Reading passage:
========================================================================
ImplicationsThe cultural developments of Homo erectus essentially began a new phase of our evolution--one in which natural selection was altered by cultural inventions. This has been referred to as biocultural evolution. Culture can affect the direction of human evolution by creating non-biological solutions to environmental challenges. This potentially reduces the need to evolve genetic responses to the challenges. Normally, when animals move into new environmental zones, natural selection, operating on random mutations, causes evolution. In other words, the population's gene pool is altered as a result of adapting to a new environment. When late Homo erectus moved into temperate environments, nature should have selected for biological adaptations that were more suited to cooler climates. Such things as increased amounts of insulating body fat and insulating hair covering most of the body would be expected. Homo erectus evidently achieved much of the same adaptation by occupying caves, using fires, and becoming more capable at obtaining meat. By using their intelligence and accumulated knowledge, they remained essentially tropical animals despite the fact that they were no longer living only in the tropics. However, natural selection continued to select for increased brain size and presumably intelligence. This pattern of culture altering natural selection accelerated dramatically with the evolution of modern humans. Today, most of us live in cities and towns that are essentially unnatural environments and the rate of culture change has accelerated dramatically. We have occupied most environmental zones on land, and yet we are still essentially tropical animals physically. As a result, we perish rapidly if our cultural technology is taken away from us in environments in which the temperature drops to freezing.
========================================================================
Problems to work on:
• 1. From the passage on biocultural evolution, list every way Homo erectus achieved adaptation to cooler climates without biological change.
• 2. Carry on the passage on biocultural evolution, starting right after its last sentence.

Records:
========================================================================
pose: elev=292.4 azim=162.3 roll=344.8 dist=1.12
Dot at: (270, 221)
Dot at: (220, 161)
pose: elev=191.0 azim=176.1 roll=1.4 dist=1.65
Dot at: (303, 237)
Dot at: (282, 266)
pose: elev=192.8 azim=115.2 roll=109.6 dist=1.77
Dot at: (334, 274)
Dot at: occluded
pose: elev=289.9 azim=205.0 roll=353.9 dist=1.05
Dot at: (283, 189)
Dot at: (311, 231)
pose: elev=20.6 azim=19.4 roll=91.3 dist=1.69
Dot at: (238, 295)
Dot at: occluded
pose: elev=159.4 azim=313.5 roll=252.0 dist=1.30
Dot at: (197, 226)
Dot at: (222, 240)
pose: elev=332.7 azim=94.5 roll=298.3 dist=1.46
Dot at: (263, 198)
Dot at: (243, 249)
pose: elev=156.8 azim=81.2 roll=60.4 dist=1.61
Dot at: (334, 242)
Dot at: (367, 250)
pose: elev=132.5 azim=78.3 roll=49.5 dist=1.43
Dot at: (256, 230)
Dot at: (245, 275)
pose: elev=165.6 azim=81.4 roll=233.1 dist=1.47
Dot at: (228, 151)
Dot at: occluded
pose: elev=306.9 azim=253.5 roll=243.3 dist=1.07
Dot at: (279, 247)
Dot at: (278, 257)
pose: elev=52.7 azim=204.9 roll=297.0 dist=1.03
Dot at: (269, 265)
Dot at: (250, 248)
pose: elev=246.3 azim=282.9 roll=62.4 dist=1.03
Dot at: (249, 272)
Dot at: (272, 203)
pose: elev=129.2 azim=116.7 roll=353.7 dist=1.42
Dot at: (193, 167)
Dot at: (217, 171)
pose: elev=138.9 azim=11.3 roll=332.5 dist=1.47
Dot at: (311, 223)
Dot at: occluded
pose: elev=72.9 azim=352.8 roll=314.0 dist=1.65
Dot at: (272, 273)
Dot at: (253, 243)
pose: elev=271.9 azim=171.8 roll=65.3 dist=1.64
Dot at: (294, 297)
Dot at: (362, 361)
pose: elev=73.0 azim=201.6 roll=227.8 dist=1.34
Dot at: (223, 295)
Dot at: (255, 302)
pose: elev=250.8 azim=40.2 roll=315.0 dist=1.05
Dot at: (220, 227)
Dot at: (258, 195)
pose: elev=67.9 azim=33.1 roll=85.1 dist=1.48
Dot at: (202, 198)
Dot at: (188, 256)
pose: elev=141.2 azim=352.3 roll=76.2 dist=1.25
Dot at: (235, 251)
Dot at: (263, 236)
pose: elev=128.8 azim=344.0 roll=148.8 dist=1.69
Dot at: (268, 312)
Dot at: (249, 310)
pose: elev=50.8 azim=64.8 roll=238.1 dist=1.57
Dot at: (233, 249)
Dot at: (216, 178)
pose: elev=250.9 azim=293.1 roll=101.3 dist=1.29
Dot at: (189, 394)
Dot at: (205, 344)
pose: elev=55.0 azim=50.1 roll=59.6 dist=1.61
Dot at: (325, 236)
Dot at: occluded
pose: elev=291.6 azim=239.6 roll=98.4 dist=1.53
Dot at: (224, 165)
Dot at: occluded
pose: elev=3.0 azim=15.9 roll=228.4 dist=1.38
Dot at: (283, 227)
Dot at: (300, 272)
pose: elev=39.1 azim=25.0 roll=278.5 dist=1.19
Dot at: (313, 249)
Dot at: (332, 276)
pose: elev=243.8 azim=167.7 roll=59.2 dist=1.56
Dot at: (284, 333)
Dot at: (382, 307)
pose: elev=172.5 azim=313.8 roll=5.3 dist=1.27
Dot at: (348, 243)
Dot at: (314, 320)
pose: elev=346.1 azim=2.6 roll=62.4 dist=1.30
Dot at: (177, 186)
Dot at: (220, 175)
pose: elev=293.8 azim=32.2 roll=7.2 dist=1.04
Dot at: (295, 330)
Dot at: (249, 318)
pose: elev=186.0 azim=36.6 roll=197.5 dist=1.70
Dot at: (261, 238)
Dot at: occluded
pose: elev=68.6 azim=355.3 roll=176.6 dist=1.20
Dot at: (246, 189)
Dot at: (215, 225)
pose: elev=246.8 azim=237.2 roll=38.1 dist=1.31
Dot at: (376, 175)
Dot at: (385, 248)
========================================================================
Task results:
• 1.
- Occupying caves
- Using fires
- Becoming more capable at obtaining meat

• 2.
NEWS: In the September 27, 2001 issue of the journal Nature, Rixiang X. Zhu of the Chinese Academy of Sciences in Beijing announced that stone tools made by Homo erectus about 1.36 million years ago have been found in the Nihewan Basin of northeastern China. This is the earliest confirmed evidence of Homo erectus in temperate regions of East Asia. These artifacts imply that Homo erectus were able to adapt to relatively cold winter climates more than a half a million years earlier than previously believed. Until the discovery of additional well dated sites confirming this evidence, it would be wise to hold judgment.